• Objective:
In the sermon excerpt on deciding to praise God, what did the editor change the translated hymn line "I mean to praise the Lord" to?

• Selection:
┏━━
That’s what comes across in the first few verses. I will praise you. I will praise your name. I will exalt you. I will extol you. Every day and for ever. And that’s a lot of praise. So many of us only praise God if we feel like it. But David decides to praise God. He gives us the example of a man deciding to praise God. And bringing discipline to it. And making even his hobby praise God. Some years ago, I translated a hymn from French to English for a book called ‘World Praise’. The first line I translated, ‘I mean to praise the Lord.’ But the editor changed it to ‘I long to praise the Lord’. And all the difference between historic christianity and the modern effete version of it is there in that change. God’s people have always decided to praise God whether they felt like it or not. They have been prepared to overcome difficulties to be in God’s house. They have been prepared to make sacrifices to be at God’s house: ‘I mean to praise the Lord!’ But now, we only praise the Lord when we feel like it. Or when it’s convenient: ‘I long to praise the Lord.’

 

But there are rewards for discipline. David is so keen on it that he ends this Psalm in that way too, repeating his decision to praise God and recommending the decision to others too, to you – verse 21! And he’s not the only one who’s found it a useful discipline to decide to praise God. And even to do it in writing. This week I was looking at Anne Townsend’s book ‘Faith without pretending’ about the way she refounded her faith on a more solid foundation her faith after a spiritual and psychological collapse. And one of the ways God spoke to her was when she decided to start the discipline of writing letters to God: ‘I couldn’t pray . . . but I had begun to type again. So . . . I started writing letters to God.’

 

In a similar way, the Lord draws David into an astonishingly rich meditation on his own character as he chews his pen, puzzling about how to turn a crossword into praise. And he knows he’s writing something permanent. He knows in verses 4 to 7 that he’s handing something on to posterity in the same way that Shakespeare did when he wrote, ‘So long as men can breathe or eyes can see, so long lives this’ and ‘my love shall in my verse ever live young.’ He knows that he is giving a song to the future.
┗━━
• Extracted information:
┏━━
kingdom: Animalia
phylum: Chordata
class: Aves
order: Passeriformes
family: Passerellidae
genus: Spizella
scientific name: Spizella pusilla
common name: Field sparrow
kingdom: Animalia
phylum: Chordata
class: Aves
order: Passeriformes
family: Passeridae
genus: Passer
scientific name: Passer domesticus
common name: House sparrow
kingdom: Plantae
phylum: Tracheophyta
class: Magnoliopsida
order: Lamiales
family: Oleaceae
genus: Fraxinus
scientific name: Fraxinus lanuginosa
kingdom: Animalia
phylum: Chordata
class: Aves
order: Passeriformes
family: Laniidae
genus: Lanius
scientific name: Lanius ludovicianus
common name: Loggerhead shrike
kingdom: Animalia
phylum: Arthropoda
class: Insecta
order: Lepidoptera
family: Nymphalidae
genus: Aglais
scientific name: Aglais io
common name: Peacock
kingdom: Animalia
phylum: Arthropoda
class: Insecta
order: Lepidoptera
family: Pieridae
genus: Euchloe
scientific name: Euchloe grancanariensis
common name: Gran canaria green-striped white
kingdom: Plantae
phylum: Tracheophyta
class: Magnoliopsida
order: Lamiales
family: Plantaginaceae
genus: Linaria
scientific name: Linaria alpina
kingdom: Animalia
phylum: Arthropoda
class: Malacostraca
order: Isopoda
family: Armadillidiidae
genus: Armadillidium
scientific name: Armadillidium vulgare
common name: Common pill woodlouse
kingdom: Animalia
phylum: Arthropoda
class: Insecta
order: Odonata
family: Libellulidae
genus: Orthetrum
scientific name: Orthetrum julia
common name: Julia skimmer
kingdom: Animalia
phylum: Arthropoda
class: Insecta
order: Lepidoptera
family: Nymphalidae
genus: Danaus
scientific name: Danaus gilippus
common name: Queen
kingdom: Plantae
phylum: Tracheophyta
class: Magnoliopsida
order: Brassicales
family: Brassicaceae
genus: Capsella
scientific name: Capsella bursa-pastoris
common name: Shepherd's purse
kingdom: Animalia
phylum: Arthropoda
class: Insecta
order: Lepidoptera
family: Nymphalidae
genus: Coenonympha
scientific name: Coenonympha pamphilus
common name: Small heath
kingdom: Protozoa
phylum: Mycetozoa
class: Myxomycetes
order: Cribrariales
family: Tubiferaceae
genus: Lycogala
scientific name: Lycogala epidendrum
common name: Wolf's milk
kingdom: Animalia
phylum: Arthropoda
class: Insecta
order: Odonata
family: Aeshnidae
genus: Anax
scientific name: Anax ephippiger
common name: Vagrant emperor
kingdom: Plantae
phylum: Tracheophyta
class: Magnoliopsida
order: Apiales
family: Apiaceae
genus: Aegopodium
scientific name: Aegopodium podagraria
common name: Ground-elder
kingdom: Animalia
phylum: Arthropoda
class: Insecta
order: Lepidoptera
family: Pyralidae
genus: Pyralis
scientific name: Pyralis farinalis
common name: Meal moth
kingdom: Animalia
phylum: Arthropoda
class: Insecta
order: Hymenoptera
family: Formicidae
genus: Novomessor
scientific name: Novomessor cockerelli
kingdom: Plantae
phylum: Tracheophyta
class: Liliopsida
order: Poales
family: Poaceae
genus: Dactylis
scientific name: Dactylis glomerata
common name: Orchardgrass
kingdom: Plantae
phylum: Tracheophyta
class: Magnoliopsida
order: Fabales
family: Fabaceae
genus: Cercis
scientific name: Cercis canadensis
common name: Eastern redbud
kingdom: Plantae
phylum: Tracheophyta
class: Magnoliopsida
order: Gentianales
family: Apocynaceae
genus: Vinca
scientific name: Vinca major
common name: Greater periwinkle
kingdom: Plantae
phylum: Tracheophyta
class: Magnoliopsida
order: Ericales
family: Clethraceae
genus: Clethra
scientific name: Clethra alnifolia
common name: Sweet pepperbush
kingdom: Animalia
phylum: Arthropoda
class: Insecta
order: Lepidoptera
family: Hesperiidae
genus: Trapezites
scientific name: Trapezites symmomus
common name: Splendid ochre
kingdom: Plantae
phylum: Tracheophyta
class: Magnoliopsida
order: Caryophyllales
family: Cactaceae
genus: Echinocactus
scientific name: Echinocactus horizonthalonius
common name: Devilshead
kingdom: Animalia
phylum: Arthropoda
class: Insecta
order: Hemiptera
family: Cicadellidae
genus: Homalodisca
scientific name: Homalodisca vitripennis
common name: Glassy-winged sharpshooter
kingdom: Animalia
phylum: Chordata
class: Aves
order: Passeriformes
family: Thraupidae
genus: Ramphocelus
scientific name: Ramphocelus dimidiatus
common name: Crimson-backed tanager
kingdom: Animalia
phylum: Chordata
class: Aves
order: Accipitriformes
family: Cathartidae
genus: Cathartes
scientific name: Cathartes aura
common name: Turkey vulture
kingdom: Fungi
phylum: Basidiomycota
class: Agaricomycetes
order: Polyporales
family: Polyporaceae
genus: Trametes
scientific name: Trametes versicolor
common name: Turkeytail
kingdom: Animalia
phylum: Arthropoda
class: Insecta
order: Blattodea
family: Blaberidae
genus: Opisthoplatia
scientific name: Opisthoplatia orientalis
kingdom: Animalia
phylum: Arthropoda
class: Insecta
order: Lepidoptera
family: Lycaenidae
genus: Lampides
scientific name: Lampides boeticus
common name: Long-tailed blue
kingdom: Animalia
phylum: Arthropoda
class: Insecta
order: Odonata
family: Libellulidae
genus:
┗━━
• Solution:
The editor changed it to "I long to praise the Lord."